Creating an outbound rule to modify the HTTP response header

Now you'll create an outbound rewrite rule that rewrites the HTTP Location header in redirection responses to add back the application folder to the URL path and to replace the host name.

  1. In the main URL Rewrite feature view page, select "Add Rules" and then select "Blank Rule" under the "Outbound Rules" category.
  2. In the "Edit Outbound Rule" page, name the rule as "Rewrite Location Header".
  3. In the "Pre-condition" drop-down list, choose "<Create New Pre-Condition>".
  4. In the "Add Pre-Condition" dialog, name the pre-condition as "IsRedirection"
  5. Select "Add" and then enter {RESPONSE_STATUS} as a condition input and "3\d\d" as the pattern. This pre-condition is used to check if the response has a redirection status code, such as 301, 302, 307, and so on. The pre-condition dialog should look similar to the following:
    Screenshot of curly brace RESPONSE underscore STATUS curly brace set as an input and 3 backslash d backslash d set as the pattern.
  6. Select OK to return to the Edit Outbound Rule page.
  7. In the Match group box, use the Matching scope drop-down list to select Server Variable.
  8. Enter RESPONSE_Location for the "Variable name" and "^http://[^/]+/(.*)" for the "Pattern". This configures the rule to operate on the response HTTP header "Location" and match its value against a regex pattern that stores the URL path into a back-reference.
  9. Expand the "Conditions" group box, select "Add" and enter {ORIGINAL_HOST} as a condition input and ".+" as a condition pattern. This condition checks if the temporary server variable ORIGINAL_HOST exists and has a non-empty value.
  10. Select Add one more time and add another condition. Set the condition input to {URL} and the pattern to "^/(webmail|payroll)/.*". This regular expression is used to match the URL paths that start with either /webmail or /payroll. Also, the parenthesis within the pattern captures the part of the matched URL string, so that it can be reused when constructing the replacement URL.
  11. Finally, in the "Action" group box choose the "Rewrite" action and enter "http://{ORIGINAL_HOST}/{C:1}/{R:1}" as a value. This action replaces the value of the HTTP Location header with a string constructed by using the host name from the server variable, the condition back-reference that contains the URL path folder prefix and the rule back-reference that contains the current URL path in the Location header.

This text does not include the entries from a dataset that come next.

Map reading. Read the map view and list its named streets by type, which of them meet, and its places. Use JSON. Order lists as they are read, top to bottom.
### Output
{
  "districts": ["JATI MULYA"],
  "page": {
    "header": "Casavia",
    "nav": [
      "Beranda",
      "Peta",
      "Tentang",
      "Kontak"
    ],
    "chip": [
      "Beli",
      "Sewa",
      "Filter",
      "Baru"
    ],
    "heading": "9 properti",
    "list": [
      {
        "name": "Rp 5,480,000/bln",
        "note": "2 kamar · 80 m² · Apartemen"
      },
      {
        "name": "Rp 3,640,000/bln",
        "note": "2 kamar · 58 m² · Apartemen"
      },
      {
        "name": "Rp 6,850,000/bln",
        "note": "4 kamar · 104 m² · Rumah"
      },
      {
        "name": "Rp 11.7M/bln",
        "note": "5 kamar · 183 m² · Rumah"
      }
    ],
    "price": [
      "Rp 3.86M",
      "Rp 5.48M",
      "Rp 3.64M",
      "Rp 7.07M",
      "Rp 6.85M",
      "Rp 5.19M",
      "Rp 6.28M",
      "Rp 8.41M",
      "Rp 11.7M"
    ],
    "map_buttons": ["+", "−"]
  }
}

The complete page should look like the following:

Screenshot of the Edit Outbound Rule pane with ORIGINAL HOST and U R L set as condition input.

Testing the rule

To test that the rules work correctly, open a web browser and make a request to http://localhost/webmail/index.aspx. The browser should get redirected to http://localhost/webmail/default.aspx:

Screenshot of a web browser with the original U R L redirecting to the new U R L.


In this walkthrough:

  • You've learned how to use several new features in URL Rewrite 2.0 to implement a fully functional reverse proxy scenario.
  • You've configured the inbound rule to forward the requests to a back-end content server and to set a temporary server variable.
  • You've then defined an outbound rule that modifies the HTTP Location header in the redirection response generated by the web application from the back-end content server.